Your goal –
Please retype exactly the lines from the one containing "thumb mcp: (482, 398)" through the end of the records, leaving out the pictures.

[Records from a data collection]
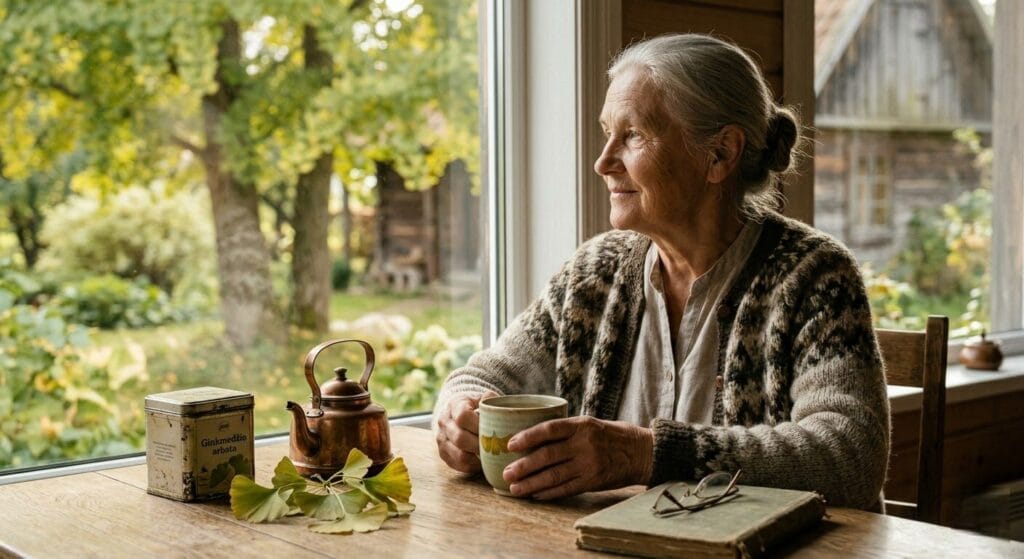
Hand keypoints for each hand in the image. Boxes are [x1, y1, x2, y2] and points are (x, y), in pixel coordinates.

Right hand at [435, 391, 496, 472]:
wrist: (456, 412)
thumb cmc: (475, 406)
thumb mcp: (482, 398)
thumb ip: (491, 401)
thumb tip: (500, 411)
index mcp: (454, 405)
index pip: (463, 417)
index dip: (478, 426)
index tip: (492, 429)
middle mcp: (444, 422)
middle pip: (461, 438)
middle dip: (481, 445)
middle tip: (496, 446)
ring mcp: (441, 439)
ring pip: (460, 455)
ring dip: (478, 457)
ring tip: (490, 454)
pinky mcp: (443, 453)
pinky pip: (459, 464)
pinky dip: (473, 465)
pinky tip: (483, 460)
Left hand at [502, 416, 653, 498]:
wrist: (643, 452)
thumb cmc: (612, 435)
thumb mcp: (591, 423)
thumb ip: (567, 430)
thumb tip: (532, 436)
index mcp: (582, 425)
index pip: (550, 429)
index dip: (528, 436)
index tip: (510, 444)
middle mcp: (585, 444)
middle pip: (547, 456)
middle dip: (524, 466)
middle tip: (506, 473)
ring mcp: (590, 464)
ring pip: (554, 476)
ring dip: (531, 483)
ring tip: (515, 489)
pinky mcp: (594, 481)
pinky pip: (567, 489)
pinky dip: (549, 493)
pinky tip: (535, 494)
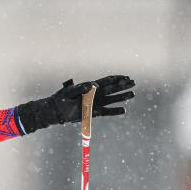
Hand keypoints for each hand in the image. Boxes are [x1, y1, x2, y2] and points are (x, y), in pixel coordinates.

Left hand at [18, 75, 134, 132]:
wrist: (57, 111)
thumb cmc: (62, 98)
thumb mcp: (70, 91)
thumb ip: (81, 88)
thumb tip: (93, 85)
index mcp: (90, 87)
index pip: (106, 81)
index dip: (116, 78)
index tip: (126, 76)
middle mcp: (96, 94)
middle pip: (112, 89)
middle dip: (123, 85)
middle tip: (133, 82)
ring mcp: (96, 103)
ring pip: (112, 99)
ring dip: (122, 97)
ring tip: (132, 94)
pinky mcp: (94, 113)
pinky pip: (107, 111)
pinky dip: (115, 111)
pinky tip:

Exercise response –
thumb mcp: (482, 398)
thumb ip: (491, 401)
thumb tip: (500, 411)
index mcp: (454, 405)
index pip: (463, 417)
index dip: (478, 426)
index tip: (492, 429)
middle mcp: (444, 422)
middle pip: (461, 438)
middle dip: (481, 445)
middle tip: (496, 446)
ring mcp: (441, 439)
ring pip: (460, 455)
ring dip: (478, 457)
ring tip: (490, 454)
pinky mcp: (443, 453)
pinky pip: (459, 464)
pinky dip: (473, 465)
pinky tip: (483, 460)
Left hand at [502, 416, 653, 498]:
wrist: (643, 452)
thumb cmc: (612, 435)
thumb mcp: (591, 423)
thumb ip: (567, 430)
thumb tip: (532, 436)
index mcp: (582, 425)
index pip: (550, 429)
index dip: (528, 436)
index tip: (510, 444)
middle mcp: (585, 444)
middle pip: (547, 456)
middle dip: (524, 466)
middle tip: (506, 473)
ring mcp: (590, 464)
ring pip: (554, 476)
ring dip: (531, 483)
ring tip: (515, 489)
pinky mcp: (594, 481)
pinky pip: (567, 489)
pinky dip: (549, 493)
pinky tip: (535, 494)
Hand keypoints for each hand in the image. Boxes are [x1, y1, x2, y2] and points are (x, y), in pixel coordinates.

Left hand at [18, 75, 134, 132]:
wrist: (57, 111)
thumb cmc: (62, 98)
thumb mcp: (70, 91)
thumb ip: (81, 88)
thumb tip: (93, 85)
index mcp: (90, 87)
index pip: (106, 81)
index dip: (116, 78)
index tip: (126, 76)
middle mcp: (96, 94)
middle pip: (112, 89)
middle dip: (123, 85)
middle tip: (133, 82)
ring mcp: (96, 103)
ring pip: (112, 99)
ring dip: (122, 97)
ring tip: (132, 94)
pinky mcp: (94, 113)
pinky pip: (107, 111)
pinky dip: (115, 111)
pinky tip:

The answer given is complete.